South Dakota’s grassroots campaign to enact ethics rules has inspired a group of activists across the border in North Dakota. An informal “coffee and cookies” get together of 12 North Dakotans led to the writing of a constitutional amendment that would: ban lobbyist gifts and foreign money; require all campaign spending be disclosed; create a nonpartisan ethics board; strengthen conflict of interest rules; establish a two-year cooling-off period before lawmakers can become lobbyists; and prevent candidates from using campaign money for personal uses.
The activists learned from the South Dakota campaign and wrote their measure as a constitutional amendment so that lawmakers angry about their lobbyist gifts being taken away would not be able to thwart the will of the voters.
Three members of the original group that launched the campaign ― Dina Butcher, Ellen Chaffee and Kathy Tweeten ― hit the road to advocate for the amendment as the “Badass Grandmas,” a name bestowed on them by a friend of one of their grandsons. They gathered 36,000 signatures to put the amendment on the ballot and are now driving from town to town to drum up support ahead of Nov. 6.
“The sense I get from the citizens of North Dakota is they’re for this,” said Butcher, a former official for two Republican governors. “They think we do need some kind of a standard for our legislators, just like other professions.”
North Dakota received terrible grades on the Center for Public Integrity’s 2015 State Integrity Scorecard. The state routinely receives an “F” grade for executive and legislative accountability, public access to information, lobbying and campaign finance disclosure, and ethics enforcement management. The amendment aims to address the lack of rules and oversight for huge amounts of political and government operations in the state.
The amendment is opposed by the state’s oil and gas companies, which have spent nearly $300,000 against it, and Americans for Prosperity, the political arm of the billionaire Koch brothers. They’re doing so “because [the amendment is] putting the power back in the hands of the people,” Butcher said.
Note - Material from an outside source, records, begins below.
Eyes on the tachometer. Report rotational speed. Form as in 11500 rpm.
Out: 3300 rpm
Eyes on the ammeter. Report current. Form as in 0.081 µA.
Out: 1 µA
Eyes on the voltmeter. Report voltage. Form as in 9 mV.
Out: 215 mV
In Missouri, voters will cast a ballot on a wide-ranging constitutional amendment that would put limits on lobbying, lower campaign contribution limits, expand freedom of information laws to the legislature, and create a nonpartisan redistricting process for the state. The amendment is supported by a bipartisan cast including Republican state Sen. Rob Schaaf, who has championed ethics reform in the state legislature, and Tishaura Jones, the Democratic treasurer for the City of St. Louis.
A small group of cities also have campaign finance-related initiatives on the ballot for voters this November.
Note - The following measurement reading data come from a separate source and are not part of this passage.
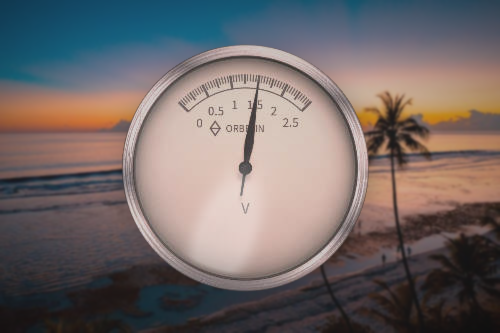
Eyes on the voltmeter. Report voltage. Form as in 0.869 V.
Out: 1.5 V
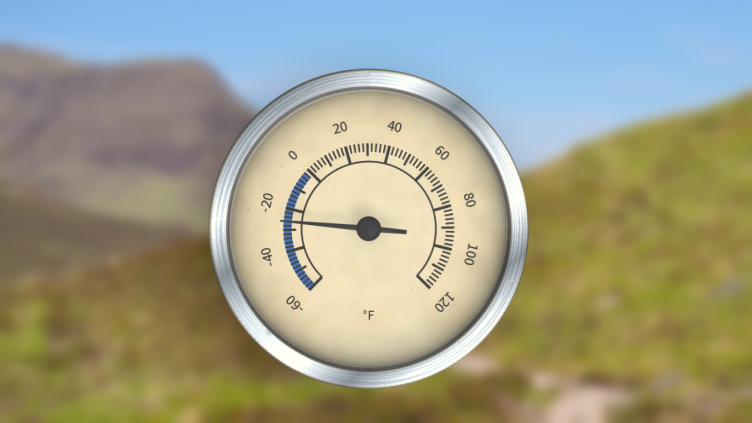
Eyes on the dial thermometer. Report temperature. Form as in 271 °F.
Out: -26 °F
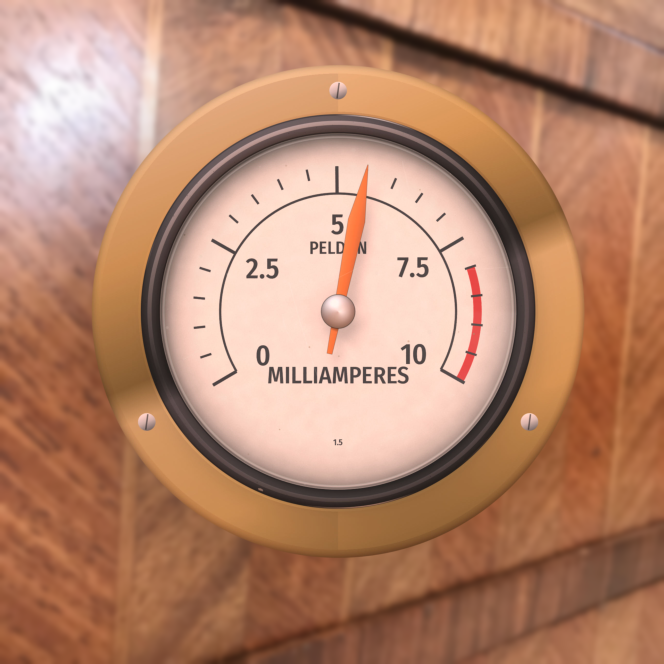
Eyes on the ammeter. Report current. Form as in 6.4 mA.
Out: 5.5 mA
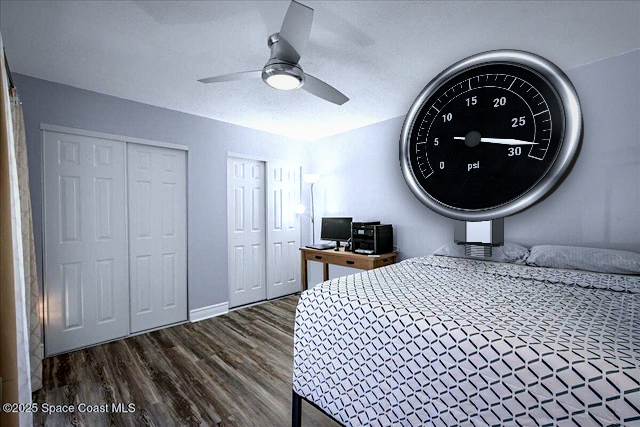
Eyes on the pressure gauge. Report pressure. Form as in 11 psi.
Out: 28.5 psi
If approved, a ballot initiative in Baltimore, Maryland, would give the city council the power to update the city’s public campaign financing system, establishing a fund to match public dollars to candidates raising small-donor contributions. The city was inspired to ask the public to help update its public financing system after voter-backed initiatives created small-donor matching programs in both Montgomery and Howard counties.
In Denver, Colorado, activists have put the Democracy for the People Initiative on the ballot. This proposal would require the disclosure of dark money spent on city elections, prohibit corporate donations to candidates, lower contribution limits and create a small-donor public matching system for campaigns.
Albuquerque voters will have to wait until February to vote on an initiative creating a new public financing system based on Seattle’s program, which provides voters with small-dollar vouchers to give to candidates of their choice. The activists behind the initiative hoped to get their proposal on the November ballot but the city council refused and decided to hold a special election for it later.
The city initiatives aimed at establishing or updating public financing systems could inspire other cities and municipalities to do the same and give candidates a path to electioneering that’s not raising large contributions from wealthy donors.
“We hope to be a national example,” said Javier Benavidez, director of the Albuquerque initiative campaign. Benavidez added that he is already in contact with other cities like Austin, Texas, and Chicago.